== EXERCISE ==
Duplicate the lines of source code in the records below character for character, leaving the pictures out of your answer.

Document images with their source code
______
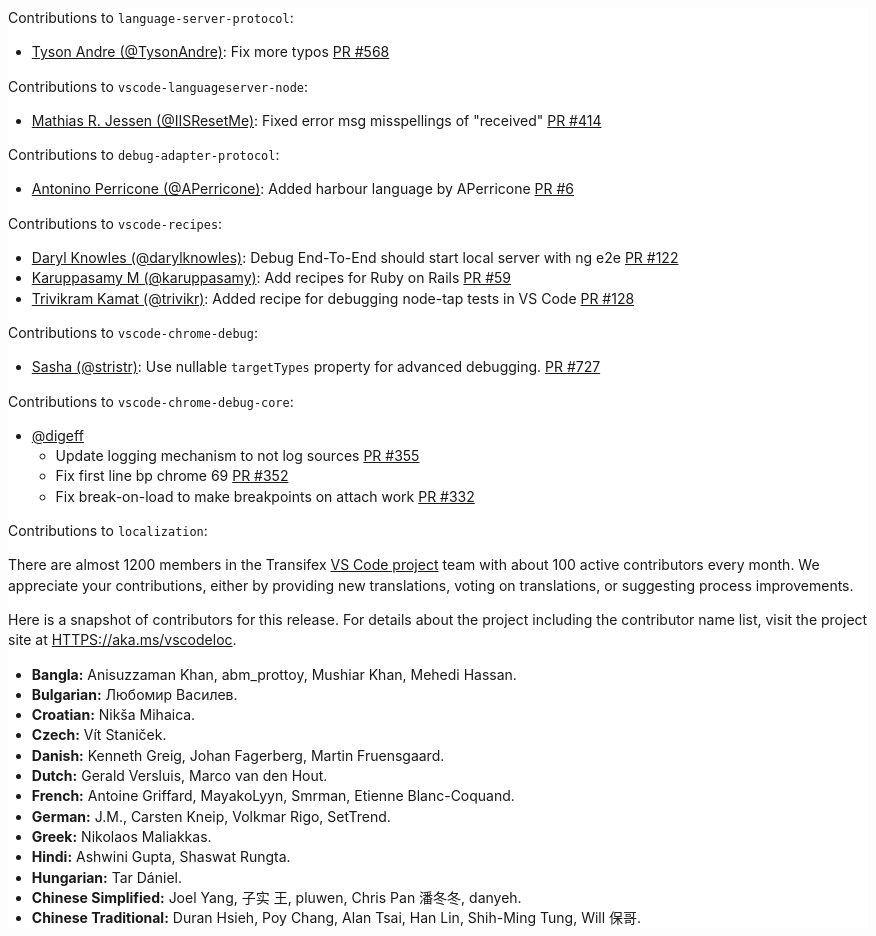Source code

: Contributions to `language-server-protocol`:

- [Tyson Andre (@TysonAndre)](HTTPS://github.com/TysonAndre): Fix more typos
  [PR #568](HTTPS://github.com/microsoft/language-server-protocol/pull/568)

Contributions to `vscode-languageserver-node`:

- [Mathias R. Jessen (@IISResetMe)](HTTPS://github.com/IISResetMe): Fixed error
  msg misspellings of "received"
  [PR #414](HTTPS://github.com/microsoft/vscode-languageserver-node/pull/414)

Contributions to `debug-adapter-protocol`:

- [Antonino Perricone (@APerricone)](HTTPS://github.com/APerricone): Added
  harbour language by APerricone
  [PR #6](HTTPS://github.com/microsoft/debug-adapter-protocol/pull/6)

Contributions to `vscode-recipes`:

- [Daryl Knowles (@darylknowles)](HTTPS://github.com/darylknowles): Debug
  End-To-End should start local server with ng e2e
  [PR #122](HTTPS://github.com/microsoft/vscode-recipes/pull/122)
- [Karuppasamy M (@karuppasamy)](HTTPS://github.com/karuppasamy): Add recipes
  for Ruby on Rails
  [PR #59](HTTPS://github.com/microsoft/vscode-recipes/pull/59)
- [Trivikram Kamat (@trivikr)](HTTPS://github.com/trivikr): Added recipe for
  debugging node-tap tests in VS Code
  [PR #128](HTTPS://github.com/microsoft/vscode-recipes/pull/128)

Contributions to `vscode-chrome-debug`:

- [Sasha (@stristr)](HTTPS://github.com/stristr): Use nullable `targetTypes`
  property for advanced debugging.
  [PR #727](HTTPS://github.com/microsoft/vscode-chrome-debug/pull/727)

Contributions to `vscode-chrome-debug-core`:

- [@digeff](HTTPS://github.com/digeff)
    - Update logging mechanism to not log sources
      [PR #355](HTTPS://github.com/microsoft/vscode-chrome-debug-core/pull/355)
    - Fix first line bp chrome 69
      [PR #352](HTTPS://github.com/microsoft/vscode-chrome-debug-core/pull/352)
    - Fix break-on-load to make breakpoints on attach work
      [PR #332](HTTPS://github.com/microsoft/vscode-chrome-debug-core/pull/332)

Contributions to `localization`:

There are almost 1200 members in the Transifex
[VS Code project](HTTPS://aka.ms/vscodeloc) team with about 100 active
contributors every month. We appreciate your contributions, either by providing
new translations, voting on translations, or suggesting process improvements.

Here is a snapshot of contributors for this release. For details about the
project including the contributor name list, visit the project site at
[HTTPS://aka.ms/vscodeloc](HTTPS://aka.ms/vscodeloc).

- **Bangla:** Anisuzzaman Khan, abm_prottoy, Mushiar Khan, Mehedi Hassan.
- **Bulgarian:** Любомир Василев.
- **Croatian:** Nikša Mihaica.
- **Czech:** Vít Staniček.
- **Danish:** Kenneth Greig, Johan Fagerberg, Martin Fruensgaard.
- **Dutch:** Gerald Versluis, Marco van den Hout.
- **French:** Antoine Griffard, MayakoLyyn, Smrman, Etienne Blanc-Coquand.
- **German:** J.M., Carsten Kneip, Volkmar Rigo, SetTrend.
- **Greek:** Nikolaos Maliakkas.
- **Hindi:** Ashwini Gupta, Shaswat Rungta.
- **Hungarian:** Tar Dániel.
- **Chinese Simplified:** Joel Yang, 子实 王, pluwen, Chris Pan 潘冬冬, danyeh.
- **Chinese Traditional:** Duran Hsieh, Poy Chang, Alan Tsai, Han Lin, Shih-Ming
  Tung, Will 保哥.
______
== ANSWER SECTION ==
Source code

: Contributions to `language-server-protocol`:

- [Tyson Andre (@TysonAndre)](HTTPS://github.com/TysonAndre): Fix more typos
  [PR #568](HTTPS://github.com/microsoft/language-server-protocol/pull/568)

Contributions to `vscode-languageserver-node`:

- [Mathias R. Jessen (@IISResetMe)](HTTPS://github.com/IISResetMe): Fixed error
  msg misspellings of "received"
  [PR #414](HTTPS://github.com/microsoft/vscode-languageserver-node/pull/414)

Contributions to `debug-adapter-protocol`:

- [Antonino Perricone (@APerricone)](HTTPS://github.com/APerricone): Added
  harbour language by APerricone
  [PR #6](HTTPS://github.com/microsoft/debug-adapter-protocol/pull/6)

Contributions to `vscode-recipes`:

- [Daryl Knowles (@darylknowles)](HTTPS://github.com/darylknowles): Debug
  End-To-End should start local server with ng e2e
  [PR #122](HTTPS://github.com/microsoft/vscode-recipes/pull/122)
- [Karuppasamy M (@karuppasamy)](HTTPS://github.com/karuppasamy): Add recipes
  for Ruby on Rails
  [PR #59](HTTPS://github.com/microsoft/vscode-recipes/pull/59)
- [Trivikram Kamat (@trivikr)](HTTPS://github.com/trivikr): Added recipe for
  debugging node-tap tests in VS Code
  [PR #128](HTTPS://github.com/microsoft/vscode-recipes/pull/128)

Contributions to `vscode-chrome-debug`:

- [Sasha (@stristr)](HTTPS://github.com/stristr): Use nullable `targetTypes`
  property for advanced debugging.
  [PR #727](HTTPS://github.com/microsoft/vscode-chrome-debug/pull/727)

Contributions to `vscode-chrome-debug-core`:

- [@digeff](HTTPS://github.com/digeff)
    - Update logging mechanism to not log sources
      [PR #355](HTTPS://github.com/microsoft/vscode-chrome-debug-core/pull/355)
    - Fix first line bp chrome 69
      [PR #352](HTTPS://github.com/microsoft/vscode-chrome-debug-core/pull/352)
    - Fix break-on-load to make breakpoints on attach work
      [PR #332](HTTPS://github.com/microsoft/vscode-chrome-debug-core/pull/332)

Contributions to `localization`:

There are almost 1200 members in the Transifex
[VS Code project](HTTPS://aka.ms/vscodeloc) team with about 100 active
contributors every month. We appreciate your contributions, either by providing
new translations, voting on translations, or suggesting process improvements.

Here is a snapshot of contributors for this release. For details about the
project including the contributor name list, visit the project site at
[HTTPS://aka.ms/vscodeloc](HTTPS://aka.ms/vscodeloc).

- **Bangla:** Anisuzzaman Khan, abm_prottoy, Mushiar Khan, Mehedi Hassan.
- **Bulgarian:** Любомир Василев.
- **Croatian:** Nikša Mihaica.
- **Czech:** Vít Staniček.
- **Danish:** Kenneth Greig, Johan Fagerberg, Martin Fruensgaard.
- **Dutch:** Gerald Versluis, Marco van den Hout.
- **French:** Antoine Griffard, MayakoLyyn, Smrman, Etienne Blanc-Coquand.
- **German:** J.M., Carsten Kneip, Volkmar Rigo, SetTrend.
- **Greek:** Nikolaos Maliakkas.
- **Hindi:** Ashwini Gupta, Shaswat Rungta.
- **Hungarian:** Tar Dániel.
- **Chinese Simplified:** Joel Yang, 子实 王, pluwen, Chris Pan 潘冬冬, danyeh.
- **Chinese Traditional:** Duran Hsieh, Poy Chang, Alan Tsai, Han Lin, Shih-Ming
  Tung, Will 保哥.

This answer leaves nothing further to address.